We usually look for advice from people with a lot of experience, from bosses or wise older references, especially if we are thinking about building a career or starting a business, right? But the self-made multimillionaire Nikhil Kamath, co-founder of Zerodha, suggest exactly the opposite. In a conversation with Ryan Roslansky, he said: “Don’t go to the previous generation to figure out what you should be doing 20 years from now.” His idea is that if you want to know where the future is going, you cannot just look to the past; you have to also look at young people who are actually building it.
Kamath, started selling phones to his friends when he was in 9th grade, he quit school, worked in a call center and learned to invest in the stock market on his own in his spare time. In 2010 he cofounded Zerodha along with his brother, and the platform need up with more than 10 millions of users and a multimillion fortune for him. Later, he co-founded Gruhas, a venture capital firm that invests in artificial intelligence and clean technologies, sectors closely linked to the concerns of the young generations.
Why look at what young people do
For Kamath, new business ideas often are born when you ask yourself what young people are doing and what will they want in a few years from now. “Go look at what the kids are doing. Go look at what a 16-year-old boy is doing [and] what he might want in 10 years.” He said. Why? Well, today’s teenage will be the main consumers, workers and cultural creators tomorrow. And if you understand their habits, likes and dislikes, and problems, you have the advantage to create products or services that fit them in the future.

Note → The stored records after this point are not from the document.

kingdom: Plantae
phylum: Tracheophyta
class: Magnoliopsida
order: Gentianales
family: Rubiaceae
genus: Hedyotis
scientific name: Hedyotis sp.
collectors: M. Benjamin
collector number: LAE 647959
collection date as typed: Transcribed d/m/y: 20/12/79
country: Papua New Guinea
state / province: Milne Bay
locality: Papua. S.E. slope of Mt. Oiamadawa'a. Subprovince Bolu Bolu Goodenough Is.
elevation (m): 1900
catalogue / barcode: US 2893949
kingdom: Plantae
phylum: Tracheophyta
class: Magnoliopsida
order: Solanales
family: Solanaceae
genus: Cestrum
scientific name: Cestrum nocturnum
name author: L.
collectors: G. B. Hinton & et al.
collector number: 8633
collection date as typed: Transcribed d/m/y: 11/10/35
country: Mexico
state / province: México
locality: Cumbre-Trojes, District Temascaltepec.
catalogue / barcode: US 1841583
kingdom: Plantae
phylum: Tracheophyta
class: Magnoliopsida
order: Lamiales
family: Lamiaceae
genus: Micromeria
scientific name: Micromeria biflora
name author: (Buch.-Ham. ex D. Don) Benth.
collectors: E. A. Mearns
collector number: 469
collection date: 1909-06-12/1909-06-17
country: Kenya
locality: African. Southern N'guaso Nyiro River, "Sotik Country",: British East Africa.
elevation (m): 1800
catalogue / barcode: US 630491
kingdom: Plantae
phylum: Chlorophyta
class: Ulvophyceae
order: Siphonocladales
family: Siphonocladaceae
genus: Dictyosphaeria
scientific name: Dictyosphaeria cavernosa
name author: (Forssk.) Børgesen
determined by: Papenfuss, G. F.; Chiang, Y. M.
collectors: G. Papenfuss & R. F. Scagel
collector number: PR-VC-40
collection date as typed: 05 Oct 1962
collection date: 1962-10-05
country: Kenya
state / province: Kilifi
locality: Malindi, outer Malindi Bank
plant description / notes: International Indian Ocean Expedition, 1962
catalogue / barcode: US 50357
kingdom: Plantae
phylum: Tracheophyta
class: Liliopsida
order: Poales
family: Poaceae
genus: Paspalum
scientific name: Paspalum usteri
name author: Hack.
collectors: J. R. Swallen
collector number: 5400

He also warns that “a lot of the advice you might get from someone who’s 50 or 60 and in positions of power” can be disconnected from what younger users really need because their references come from other times, with other technologies and ways to consume. But it doesn’t mean that older people have nothing to contribute anymore; in fact, their experience in things like discipline, risks or strategy can be really, really valuable.
For Kamath, young people “define culture going forward.”
What do the digital habits of the new generations tell us?
Nearly half of teenagers are connected “almost constantly,” according to Pew Research Center’s 2024 Teens, Social Media and Technology report, especially in platforms like YouTube, TikTok, Instagram and Snapchat. And from there, trends start: dance, fashion, lifestyle, even how you talk and give your opinion about politics or mental health.
CEO Mark McCrindle told CFO Brew in May that “every organization, every brand, every product is just one generation away from extinction,” which means that, it only takes a new generation to stop feeling identified with something for that “something” to disappear.
For an entrepreneur, this is like having a window to the future of the market; seeing which formats get the attention, which topics go viral and what kind of content makes people interact. Facebook was born because university students wanted to relate to each other; Pinterest was inspired by its founder’s passion for collecting things since childhood. They were not very complicated ideas, but observations well connected with real behavior.
Look forward, not back
Kamath doesn’t say that you have to stop listening to older people or those who have already been successful; it’s still very important to learn from their mistakes, how to overcome crises or how they handle the pressure.
But he insists, that if you really want to know if your idea has a future, you better ask someone younger, like a teenager, a university student, to an audience that will be there in 10 or 20 years.